Prologue


La tour apparaissait au loin comme une haute canne d'ivoire embrassée par un entrelacs de lierre et de branches épaisses. Son dôme de pierre abritait une large fenêtre en verre et dominait la mer qui se brisait sur les fondations avec régularité. Les remous se faisaient violents au gré du vent. Niché dans cet ancien phare depuis des siècles, On'mori contemplait les embruns avant de reprendre la lecture de son vieil ouvrage. Son refuge était devenu un laboratoire hétéroclite composé d'inventions antiques dont plusieurs lunettes astronomiques, et de tout un attirail de montres et d'horloges qui avaient appartenues à son ancien maître, un savant connu de tous dans son siècle mais dont le nom s'était perdu dans ceux qui avaient suivis. On'mori l'avait rejoint pour devenir son apprenti puis l'avait vu mourir comme tous les humains qu'il avait admirés.

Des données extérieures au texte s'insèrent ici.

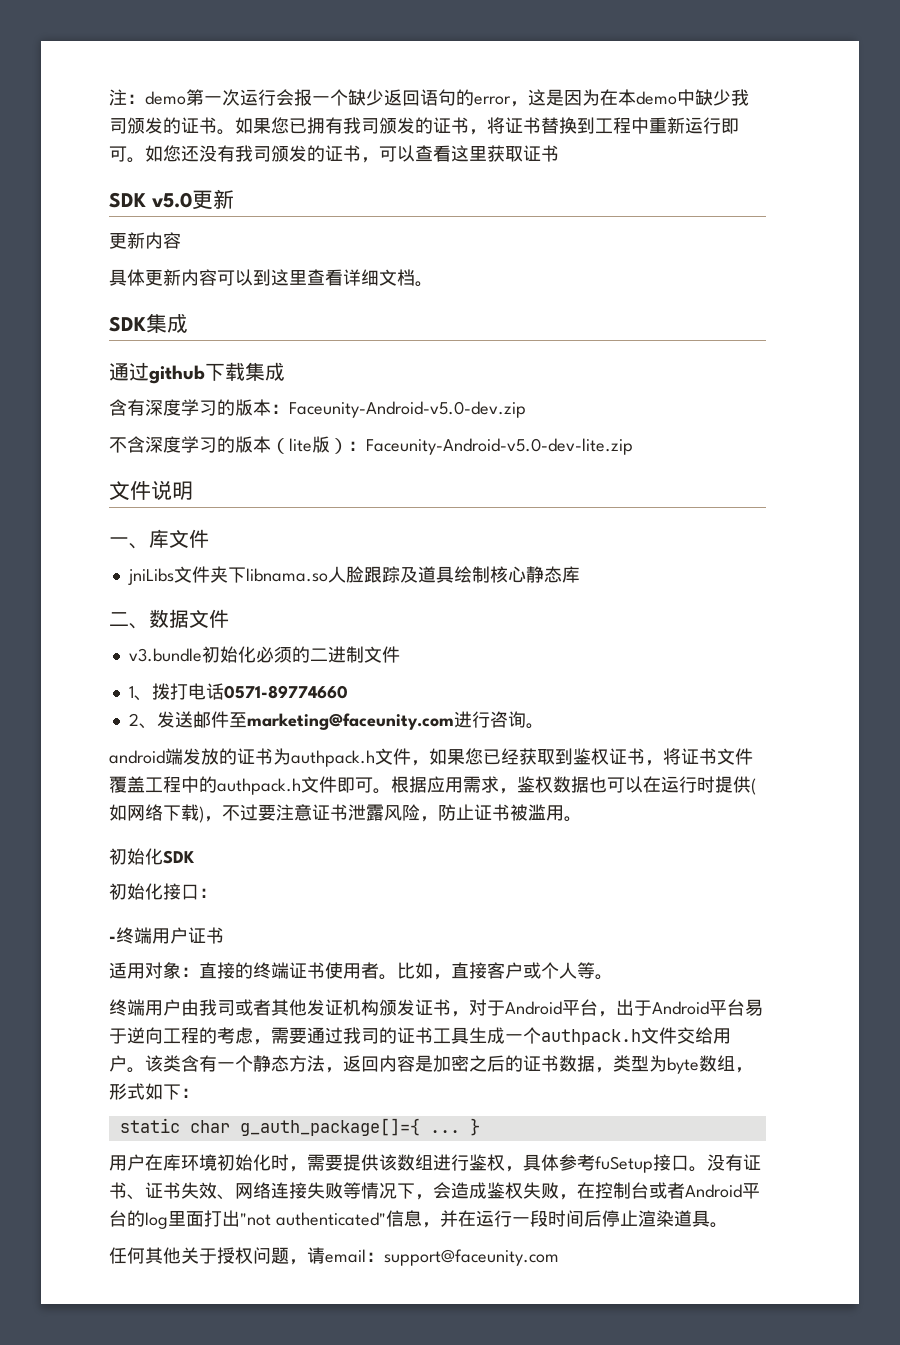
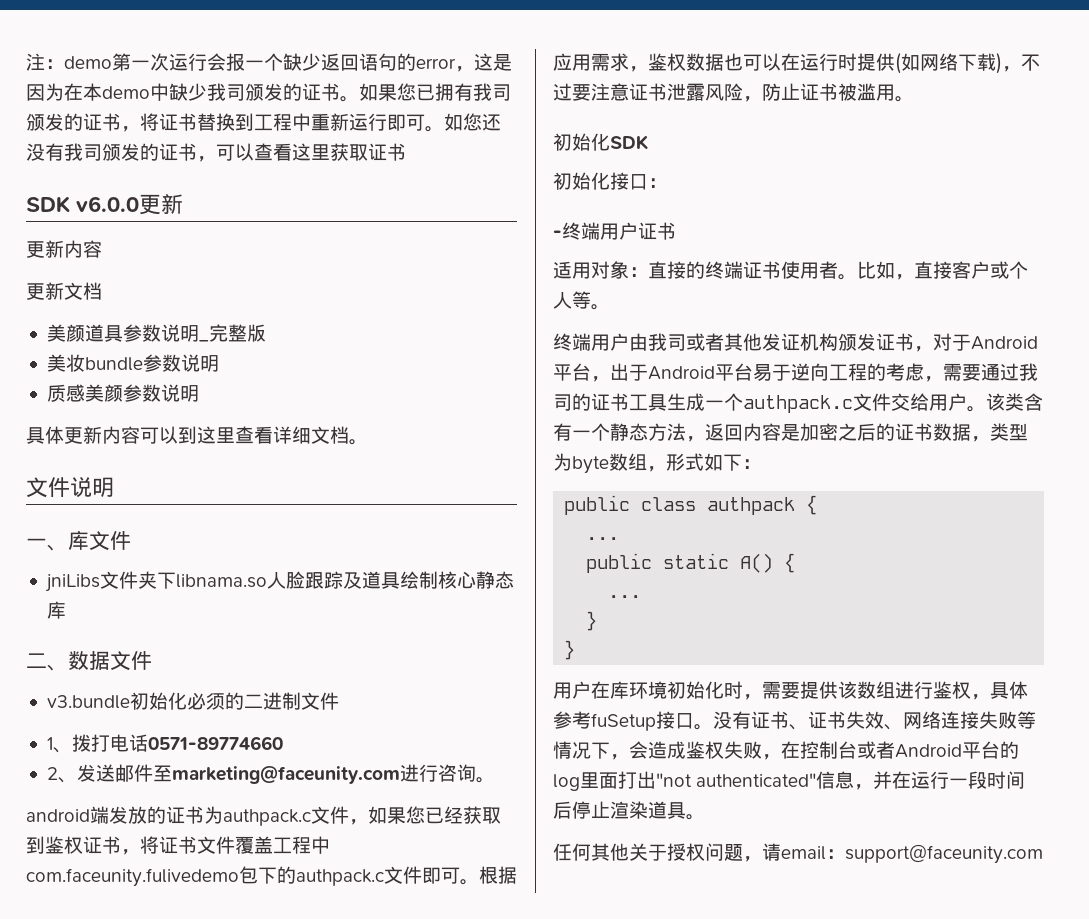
[152,192,192,208] v5.0 -> [76,196,139,212] v6.0.0
(181, 240) none -> [26,282,102,300] [46,324,266,342] [46,354,219,372] [46,384,199,402] // 更新文档 // 美颜道具参数说明_完整版 // 美妆bundle参数说明 // 质感美颜参数说明
[109,313,188,333] [109,362,285,384] [109,399,526,418] [109,436,633,455] // SDK集成 // 通过github下载集成 // 含有深度学习的版本：Faceunity-Android-v5.0-dev.zip // 不含深度学习的版本（lite版）：Faceunity-Android-v5.0-dev-lite.zip -> (368, 442) none
[291,750,375,767] authpack.h -> [223,809,311,826] authpack.c
[199,776,301,795] 的authpack.h -> [26,866,384,887] com.faceunity.fulivedemo包下的authpack.c
[541,1029,641,1045] authpack.h -> [743,395,853,413] authpack.c
[119,1118,460,1136] static char g_auth_package[]={ ... -> [564,495,818,515] [586,537,620,540] [586,553,796,573] [608,595,642,598] [586,611,598,631] public class authpack { // ... // public static A() { // ... // } //

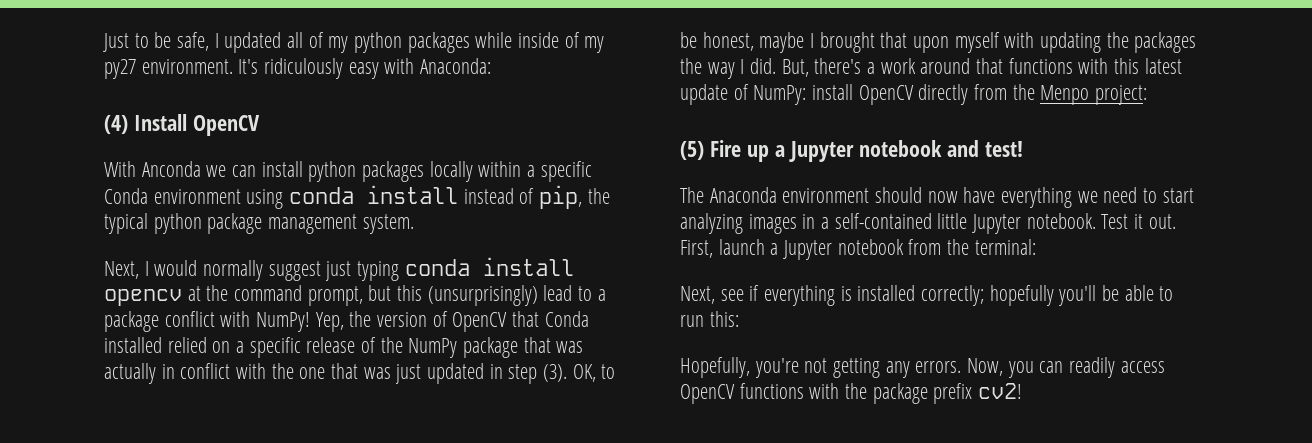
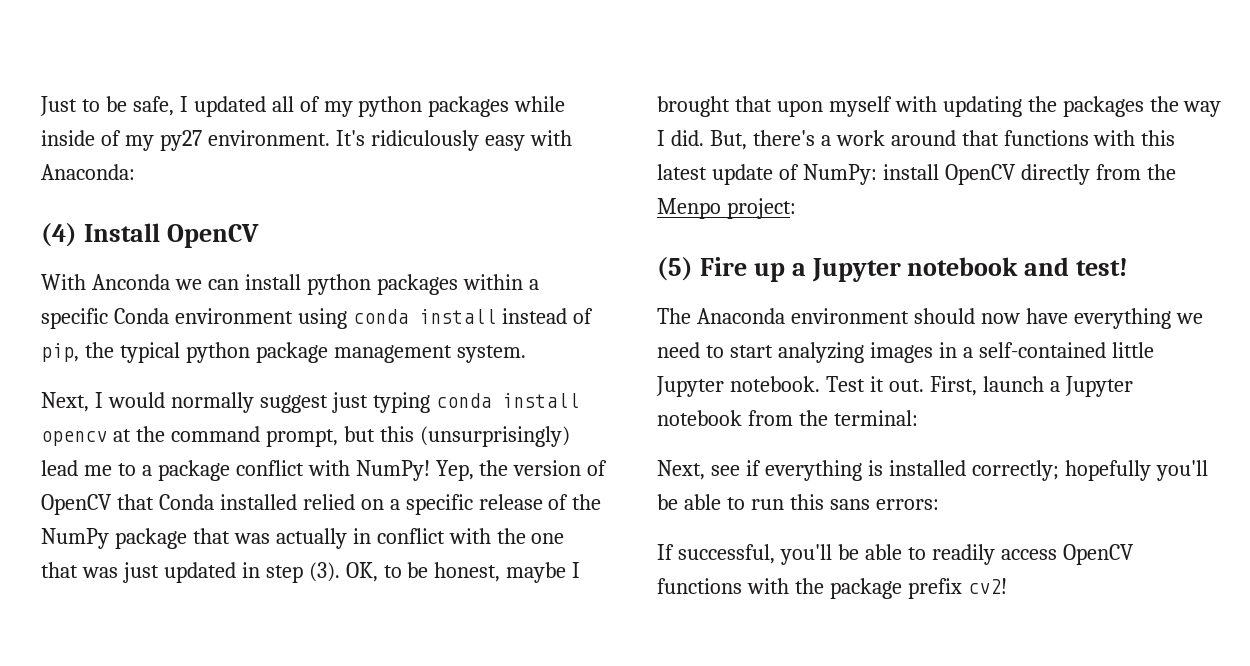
[429,161,473,182] locally -> (458, 284) none
(573, 293) none -> [83,465,112,476] me
[709,311,739,327] [680,357,1064,378] this: // Hopefully, you're not getting any errors. Now, you can -> [789,494,939,510] [657,544,926,565] this sans errors: // If successful, you'll be able to

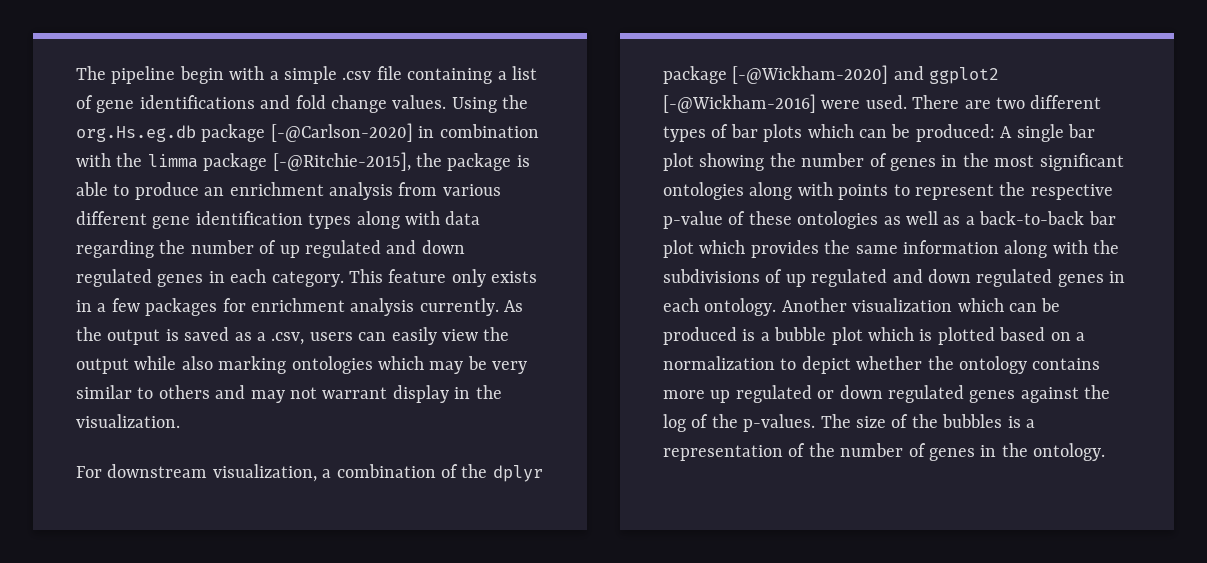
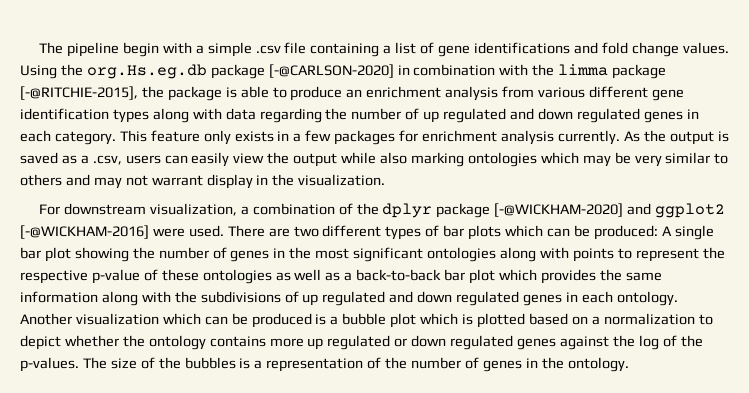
[270,123,413,142] [-@Carlson-2020] -> [268,64,394,78] [-@CARLSON-2020]
[272,152,411,171] [-@Ritchie-2015], -> [20,86,138,100] [-@RITCHIE-2015],
[732,65,889,84] [-@Wickham-2020] -> [494,203,624,217] [-@WICKHAM-2020]
[663,94,816,113] [-@Wickham-2016] -> [20,225,149,239] [-@WICKHAM-2016]

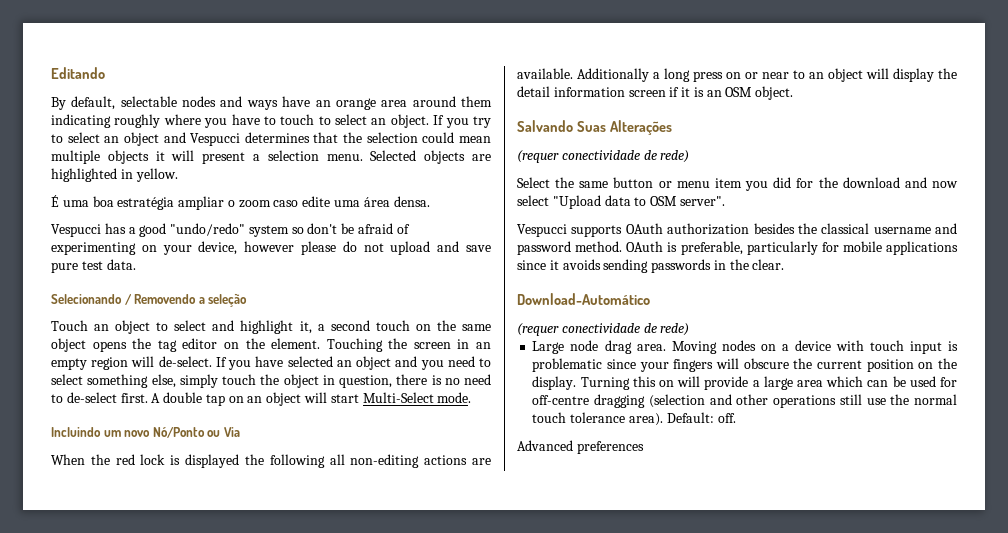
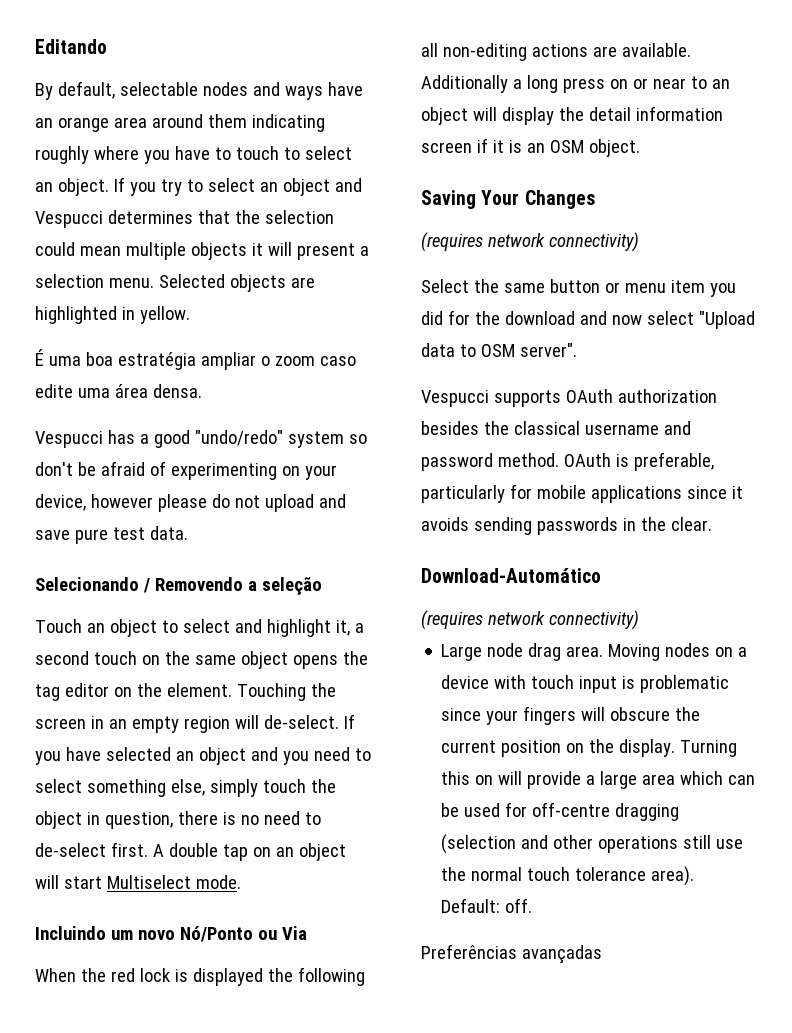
[362,392,434,403] Multi-Select -> [106,875,191,889] Multiselect
[517,120,672,135] [517,150,690,163] Salvando Suas Alterações // (requer conectividade de rede) -> [421,190,595,209] [421,232,639,252] Saving Your Changes // (requires network connectivity)
[517,323,690,336] (requer conectividade de rede) -> [421,610,639,630] (requires network connectivity)
[517,440,644,454] Advanced preferences -> [421,944,602,964] Preferências avançadas

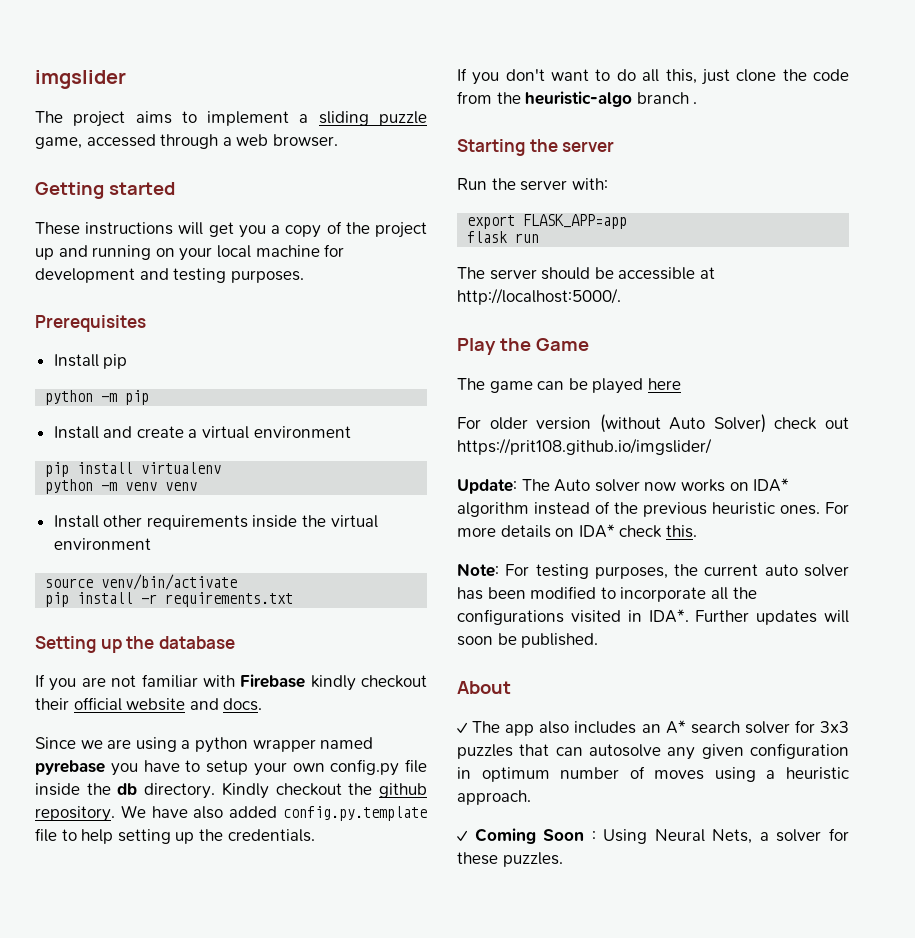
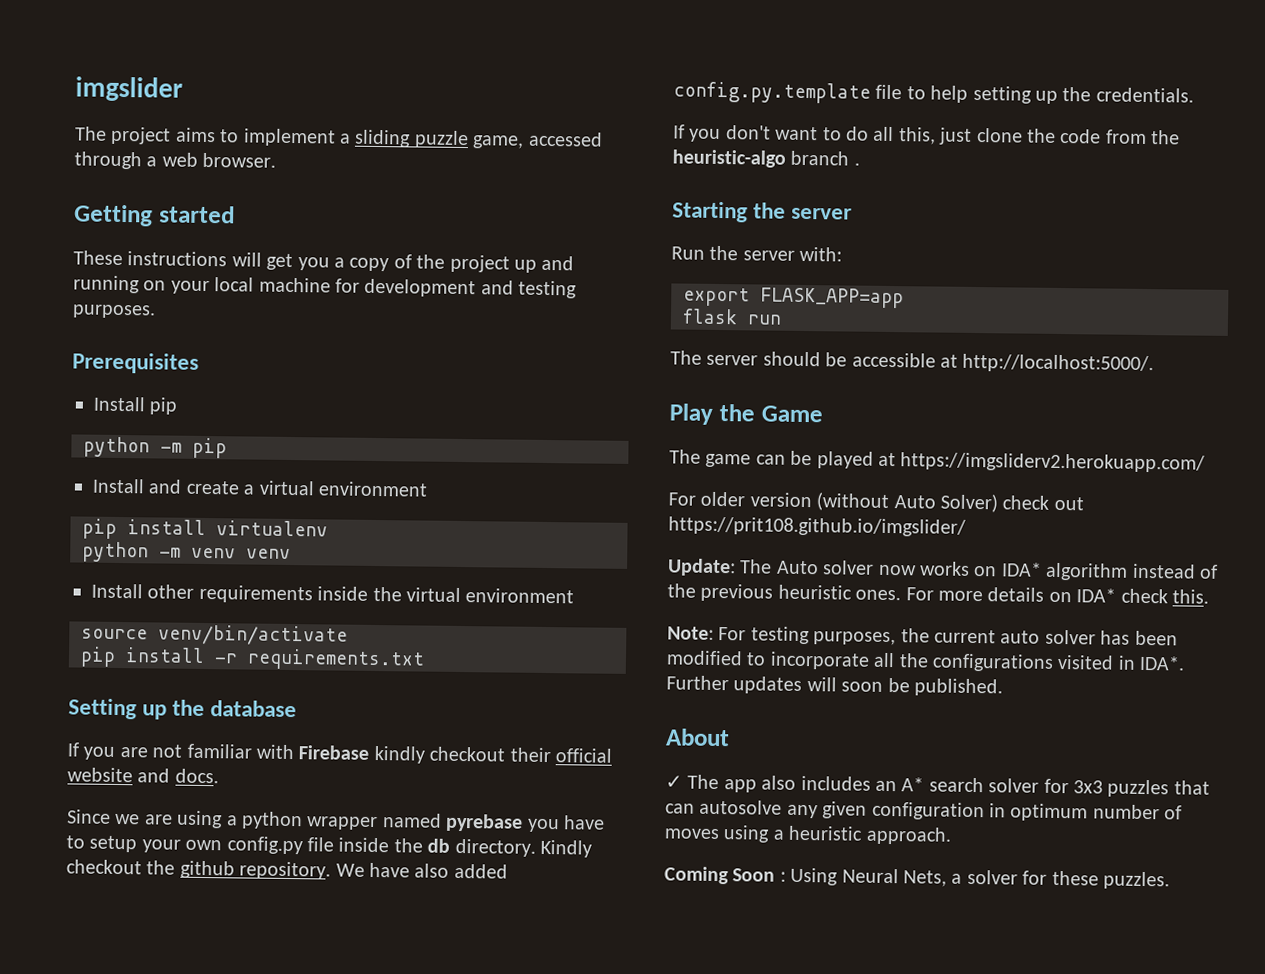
[647,378,681,390] here -> [878,452,1206,473] at https://imgsliderv2.herokuapp.com/
[457,830,468,842] ✓ -> (952, 835) none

Partout autour de lui, on reconnaissait son écriture fine et penchée. Il s'abîmait les yeux pendant des nuits entières sur les parchemins de vélin d'un autre temps, puis, quand tout son corps protestait contre cet acharnement, On'mori se levait avec douleur et laissait ses étranges yeux argentés s'adoucir du spectacle des vagues. Le chant des flots le reposait et il s'endormait alors, basculant doucement la tête sur sa poitrine.

Cette fois-là, son sommeil se troubla d'un désespoir étranger. Comme tous les autres lyugans, il ressentait les émotions environnantes de la même façon qu'un homme se sent glacé d'effroi par un hurlement de détresse. Sans comprendre la raison de la frayeur devenue sienne, il sauta sur ses pieds, les sens bouleversés. S'il avait été éveillé, il aurait aisément pu garder son calme mais le sommeil l'avait privé comme à chaque fois de toutes ses défenses. Son rêve s'étiolait en même temps qu'il haletait, les yeux rivés sur la mer.

Dans l'immensité bleue, il distingua une forme disparaissant dans les vagues. L'être se battait pour ne pas s'évanouir sous la surface. On'mori ressentait sa ténacité et sa fatigue. L'eau tentait de le noyer avec une ardeur surnaturelle. Des bras diaphanes s'élevaient et s'activaient autour de la silhouette qui paraissait rétrécir devant l'immense créature. Le lyugan dévala les escaliers sans plus réfléchir. Une fois au pied de son logis, il récupéra la barque qu'il utilisait pour la pêche et rama avec frénésie. Il se trouvait déjà à quelques brassées du tourbillon créé par un élémentaire, d'où il distinguait mieux la victime, une humaine, lui semblât-il. Alors que le flux de sentiments faiblissait, il reprit ses esprits, analysant avec inquiétude la situation. La magie n'existait pas sur Ashirel. Seuls les dieux et les gardiens de l'île pouvaient donner vie aux éléments à leur convenance.

Cette chose qui se noyait était dangereuse.

Il hésita jusqu'à ce que le regard implorant de l'humaine le troublât. A nouveau, des sentiments étranges le submergèrent et il comprit avec stupeur que cette fille n'était pas ordinaire. C'était une étrangère. Cette vérité l'horrifia en même temps qu'elle le rongeait de curiosité.

Deux règles tacites existaient entre les ashiriens.

Celle de se méfier des étrangers. Les gardiens n'avaient jamais consenti à accueillir les autres habitants de l'Archipel, probablement fourbes et ambitieux. La deuxième règle était de ne pas révéler le secret de l'Archipel aux hommes des Terres Lointaines, car, il suffirait de la parole de quelques-uns pour qu'une conquête destructrice incise la civilisation et l'île. Ashirel et les autres îles gardaient pour meilleure défense leur incroyable mobilité.

Comment l'humaine avait-elle pu arriver ici ? On'mori progressa entre les bras d'eau qui ne semblaient pas préoccupés par sa présence. Il tâta le dos de la fille du bout de sa rame avec aversion et crut déloger une créature qui se réfugia dans le cou de la naufragée. L'étrangère saisit le bout de bois avec ferveur, résistant aux courants. Elle accusa le coup quand On'mori laissa tomber l'objet avec un cri mais elle attrapa la barque et s'agrippa à la coque. Ses cheveux formaient d'énormes tentacules, autour de son visage éprouvé. Malgré l'inquiétude, On'mori ne voyait devant lui qu'une enfant agonisante. Submergé une dernière fois par ses émotions, il attrapa son corps qui s'effondra dans ses vêtements imbibés d'eau et de sel.